Buffett correctly points out dividends do not directly affect shareholder value. Dividends merely distribute value-they do not create value. What matters is who can invest the funds better-the firm or the shareholder. If the firm can do so thru organic or acquisition investments then it should retain the funds and make the appropriate capital allocations. Otherwise, the funds should be returned to shareholders. The decision rule is to retain and invest provided the expected returns exceed the cost of capital. The Dividend Discount Model shows Share Price=Dividend/ (Cost of Equity-Growth) where Growth= (1-Dividend Payout Ratio) x Return on New Investment. If investors need cash, then a better alternative, which may be more tax efficient, is for them to create homemade dividends by selling some of their shares.
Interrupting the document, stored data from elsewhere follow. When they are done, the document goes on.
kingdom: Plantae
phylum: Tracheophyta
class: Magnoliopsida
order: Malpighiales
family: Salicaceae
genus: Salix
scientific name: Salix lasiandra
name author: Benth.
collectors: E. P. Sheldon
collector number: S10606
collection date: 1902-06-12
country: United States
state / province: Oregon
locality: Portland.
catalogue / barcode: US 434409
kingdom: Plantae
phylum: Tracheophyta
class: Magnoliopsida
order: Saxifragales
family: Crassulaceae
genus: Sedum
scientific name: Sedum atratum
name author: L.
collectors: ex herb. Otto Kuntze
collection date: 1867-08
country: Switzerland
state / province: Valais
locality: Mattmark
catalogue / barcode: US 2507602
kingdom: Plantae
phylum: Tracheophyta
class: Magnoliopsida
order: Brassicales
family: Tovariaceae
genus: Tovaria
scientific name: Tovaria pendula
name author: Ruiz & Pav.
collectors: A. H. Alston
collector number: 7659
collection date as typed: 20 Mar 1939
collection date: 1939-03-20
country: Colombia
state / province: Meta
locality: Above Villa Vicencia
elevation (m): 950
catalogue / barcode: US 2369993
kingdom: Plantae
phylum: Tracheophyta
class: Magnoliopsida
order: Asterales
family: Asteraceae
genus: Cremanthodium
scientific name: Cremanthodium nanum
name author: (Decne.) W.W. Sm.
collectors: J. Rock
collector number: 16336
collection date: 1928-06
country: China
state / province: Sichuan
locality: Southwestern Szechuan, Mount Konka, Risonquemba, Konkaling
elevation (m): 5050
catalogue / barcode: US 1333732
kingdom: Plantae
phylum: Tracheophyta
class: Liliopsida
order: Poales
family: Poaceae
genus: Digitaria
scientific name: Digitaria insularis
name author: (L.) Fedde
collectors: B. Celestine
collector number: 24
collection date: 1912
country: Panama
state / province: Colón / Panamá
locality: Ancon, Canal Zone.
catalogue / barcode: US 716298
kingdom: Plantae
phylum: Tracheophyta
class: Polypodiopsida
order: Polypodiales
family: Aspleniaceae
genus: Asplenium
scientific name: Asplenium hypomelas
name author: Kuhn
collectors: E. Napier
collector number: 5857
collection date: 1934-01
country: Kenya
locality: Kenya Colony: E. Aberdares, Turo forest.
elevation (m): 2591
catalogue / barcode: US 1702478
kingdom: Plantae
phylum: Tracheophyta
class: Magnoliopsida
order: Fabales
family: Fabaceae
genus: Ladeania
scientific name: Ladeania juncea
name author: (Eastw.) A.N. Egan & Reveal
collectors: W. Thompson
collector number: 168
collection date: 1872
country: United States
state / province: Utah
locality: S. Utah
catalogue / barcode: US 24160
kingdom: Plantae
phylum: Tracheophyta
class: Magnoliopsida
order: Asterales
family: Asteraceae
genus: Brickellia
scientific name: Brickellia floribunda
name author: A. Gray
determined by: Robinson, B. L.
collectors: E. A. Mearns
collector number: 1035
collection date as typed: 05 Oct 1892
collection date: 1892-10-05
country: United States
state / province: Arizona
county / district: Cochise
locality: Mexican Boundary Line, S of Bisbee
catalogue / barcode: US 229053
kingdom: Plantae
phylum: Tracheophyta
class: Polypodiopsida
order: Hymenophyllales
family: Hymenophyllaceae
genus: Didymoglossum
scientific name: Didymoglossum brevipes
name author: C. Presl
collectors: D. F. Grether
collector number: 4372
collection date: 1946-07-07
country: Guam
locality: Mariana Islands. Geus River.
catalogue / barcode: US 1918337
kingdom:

Buffett’s record demonstrates good long term capital allocation decisions-albeit the last 5 years have been more problematic. Buffett, unlike the firms Icahn targets, eats his own cooking. Thus, the risks of value destructive capital misallocations from Agency Costs are reduced. BRK is more like long only hedge fund than a traditional maturing firm continuing to invest in declining projects. BRK can chose from a number of undervalued opportunities. I remember the last time Buffett was attacked as losing his touch in the 1990s with the tech boom. He was subsequently proven right.

I would trust Buffett for now to continue make good investment decisions. The dividend decision can be reconsidered should that trust turn out to be misplaced. For now, advantage Buffett.